"""

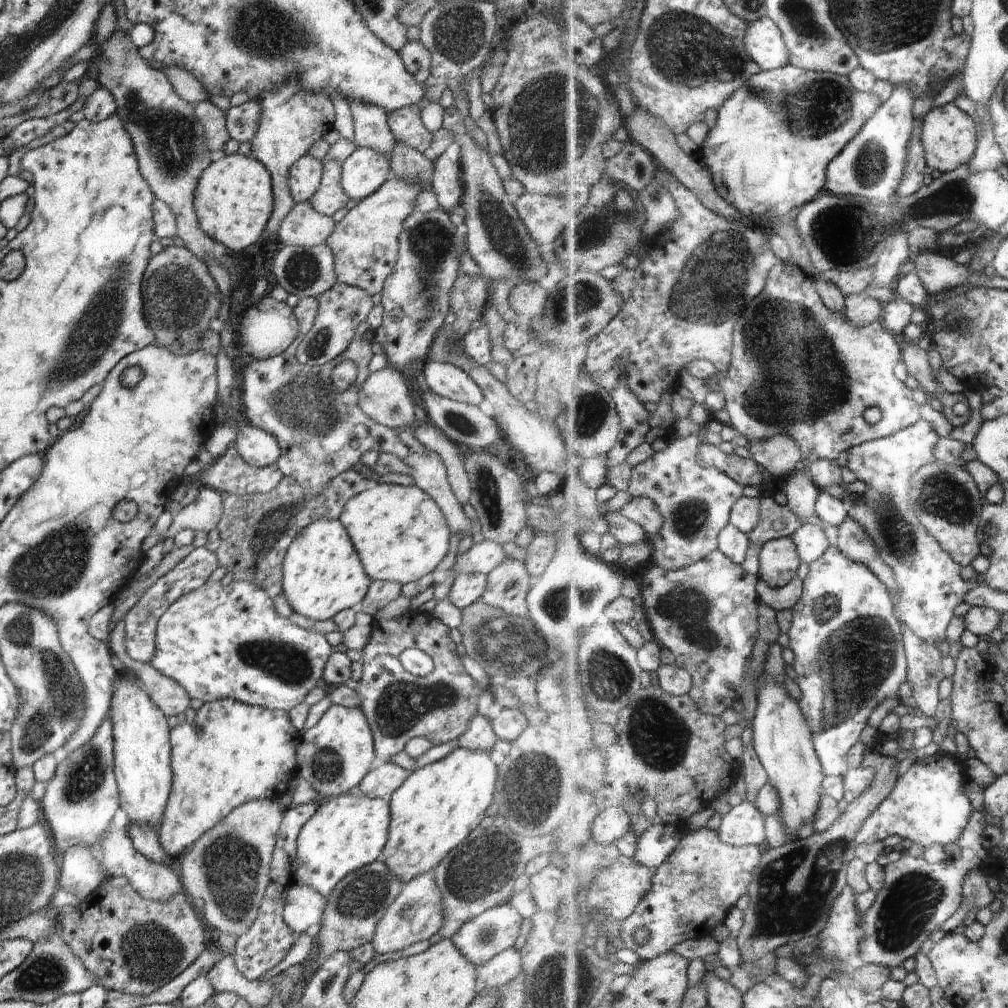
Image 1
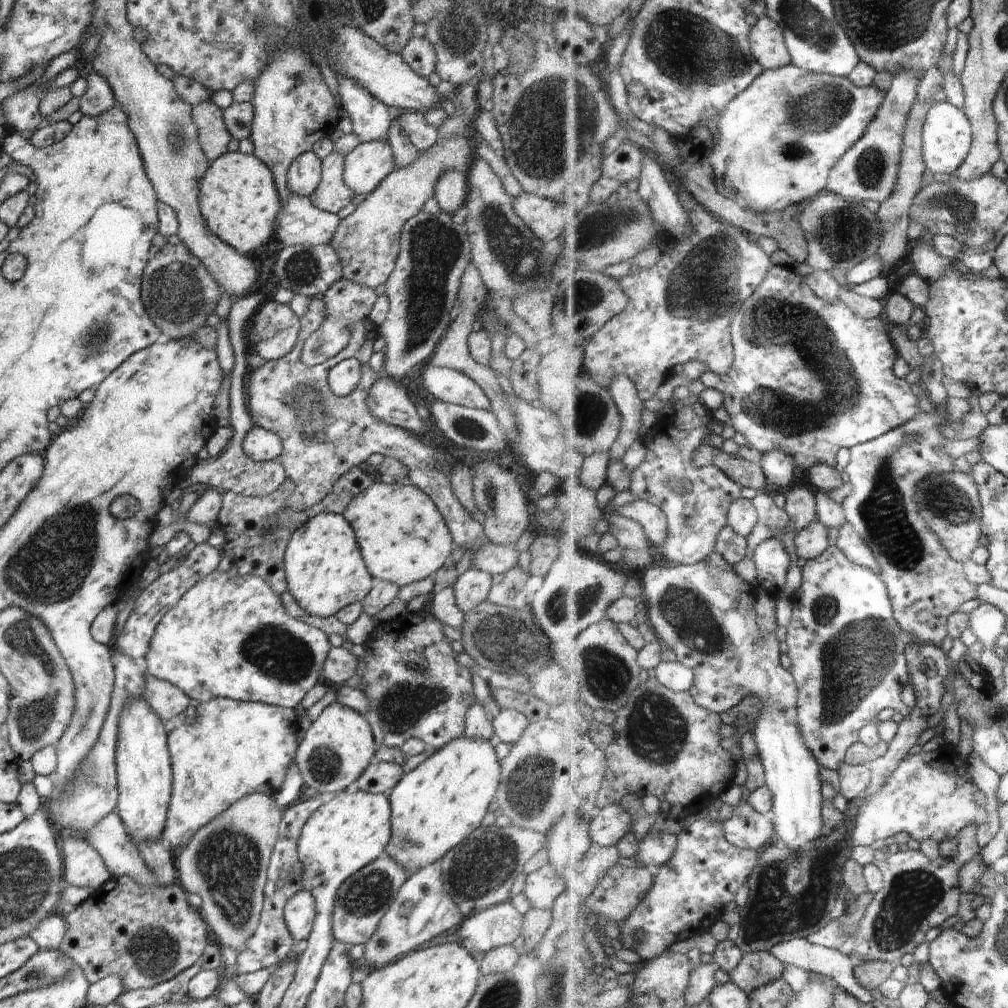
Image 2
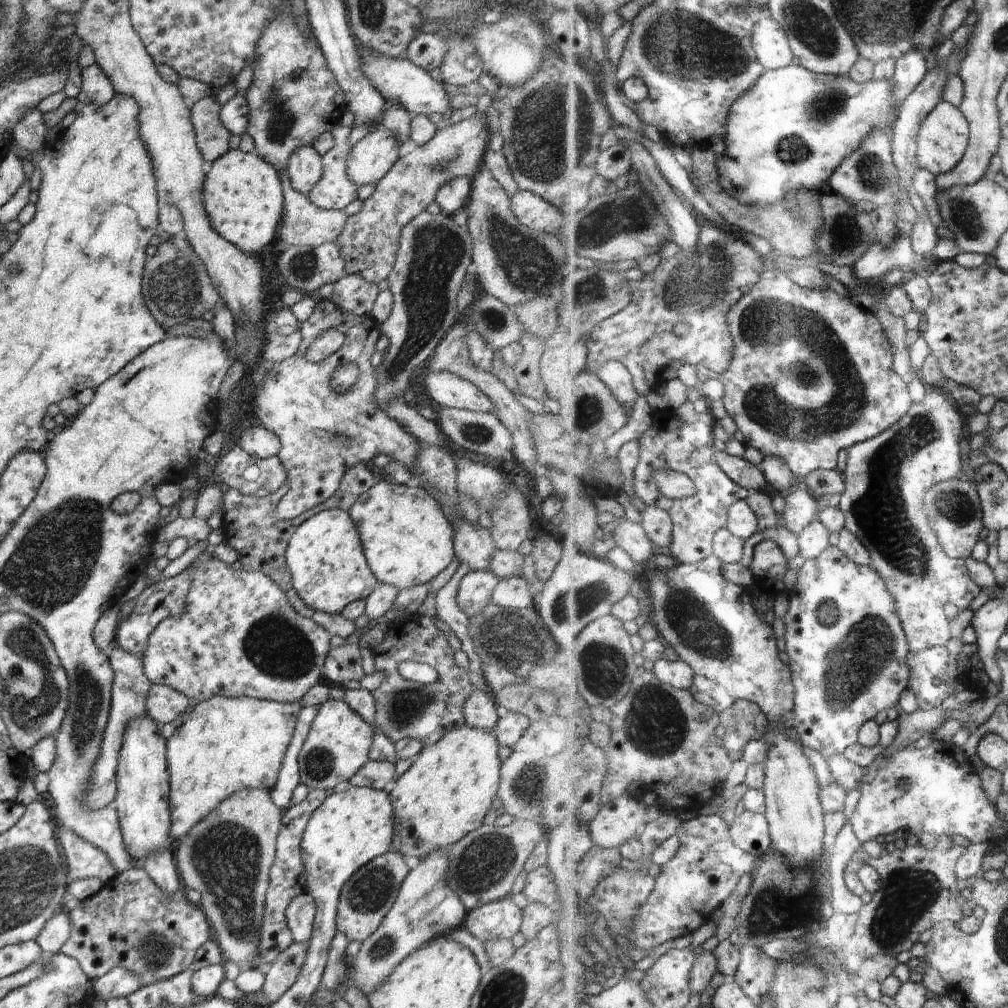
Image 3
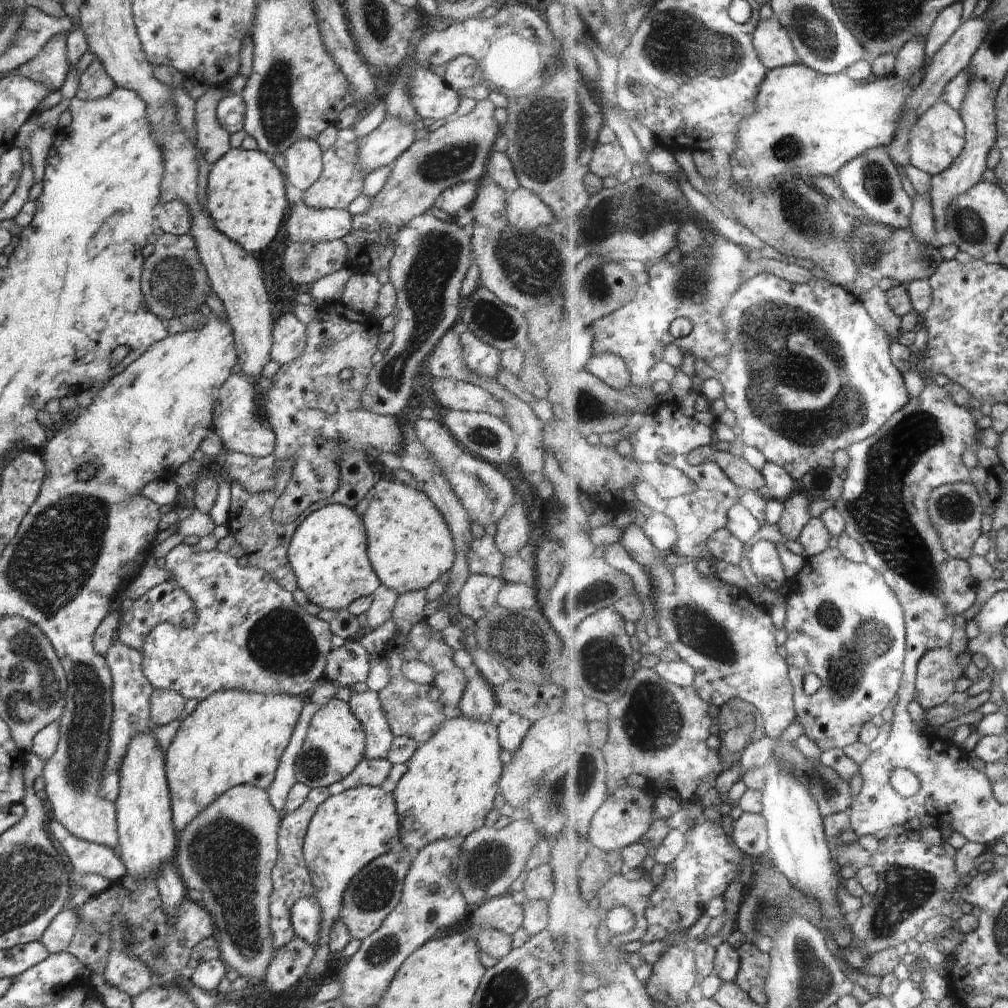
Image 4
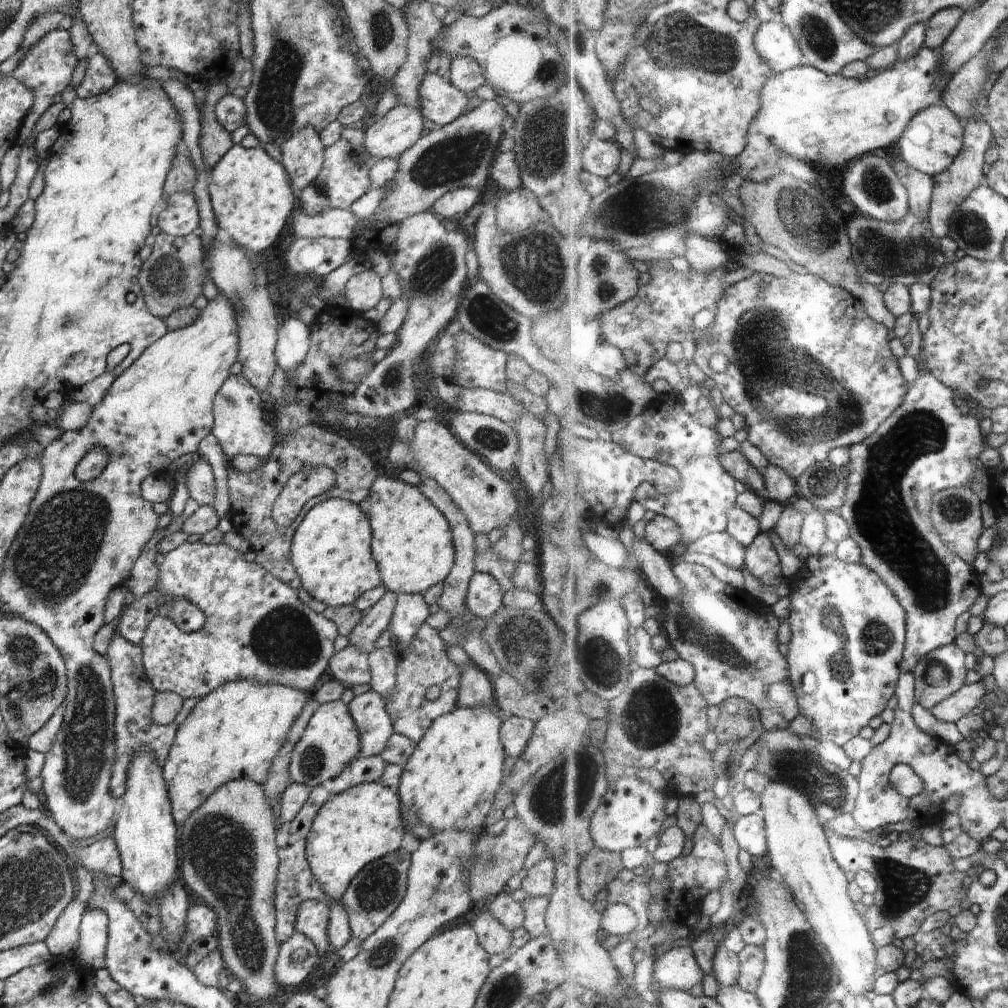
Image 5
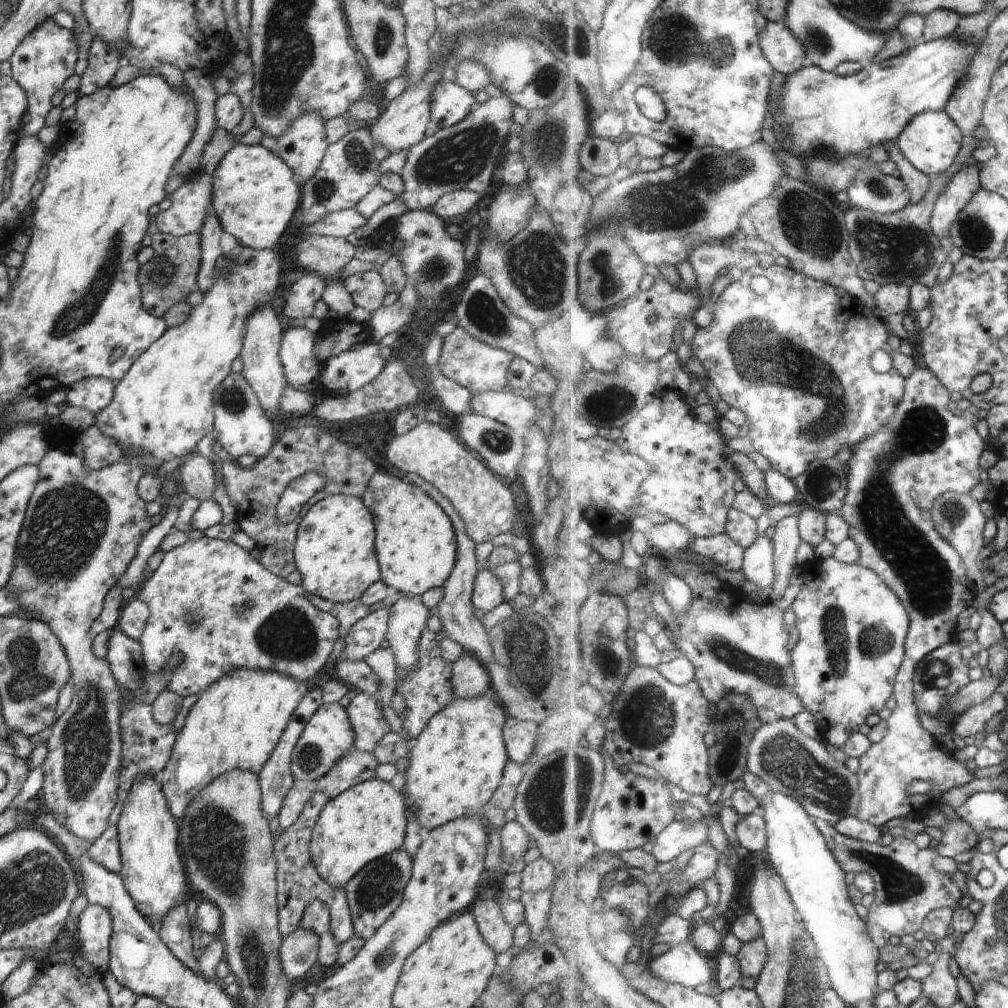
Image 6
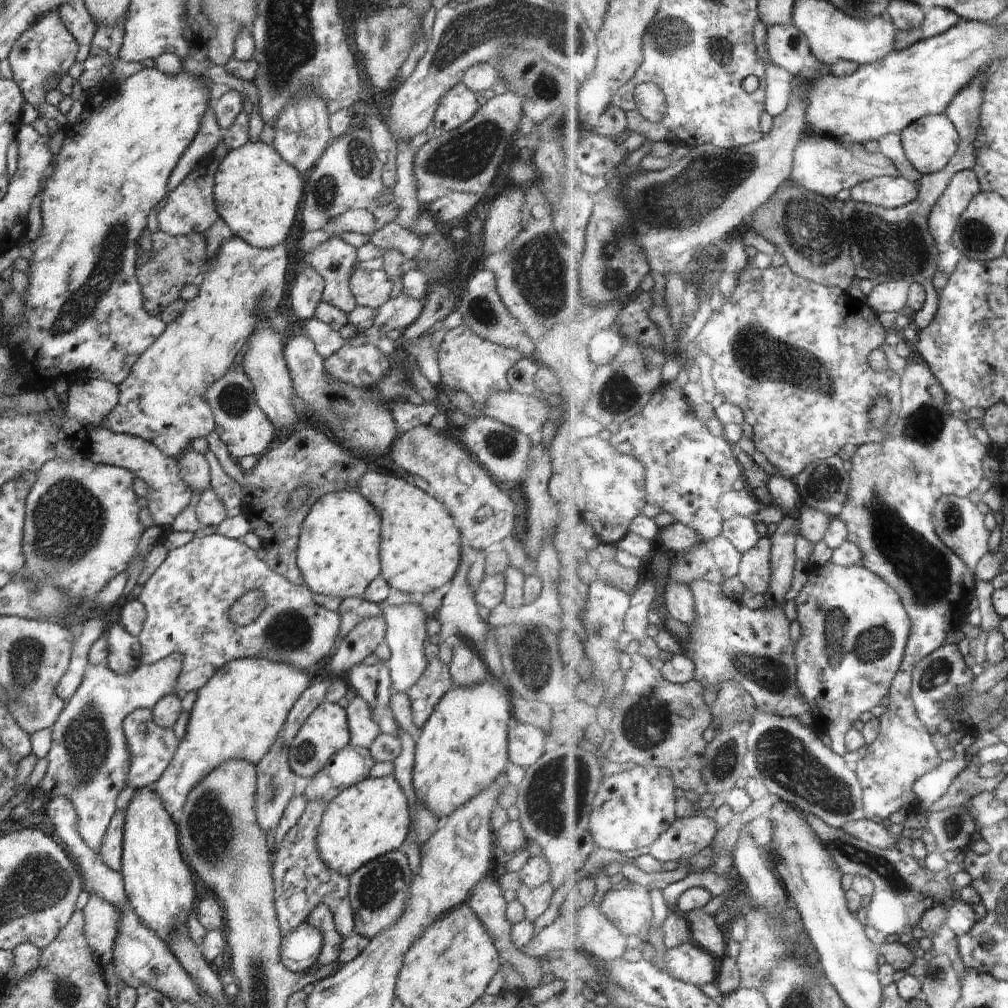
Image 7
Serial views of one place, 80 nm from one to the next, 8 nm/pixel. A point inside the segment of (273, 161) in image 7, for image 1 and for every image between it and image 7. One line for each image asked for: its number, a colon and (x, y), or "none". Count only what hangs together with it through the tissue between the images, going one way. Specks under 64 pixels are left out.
1: (233, 201)
2: (238, 199)
3: (242, 194)
4: (246, 198)
5: (250, 193)
6: (254, 193)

"""

WHAT YOU HAVE TO DO
The pictures should be dropped, and every line above should be set down again exactly.

RESULT OF THIS TASK
Image 1
Image 2
Image 3
Image 4
Image 5
Image 6
Image 7
Serial views of one place, 80 nm from one to the next, 8 nm/pixel. A point inside the segment of (273, 161) in image 7, for image 1 and for every image between it and image 7. One line for each image asked for: its number, a colon and (x, y), or "none". Count only what hangs together with it through the tissue between the images, going one way. Specks under 64 pixels are left out.
1: (233, 201)
2: (238, 199)
3: (242, 194)
4: (246, 198)
5: (250, 193)
6: (254, 193)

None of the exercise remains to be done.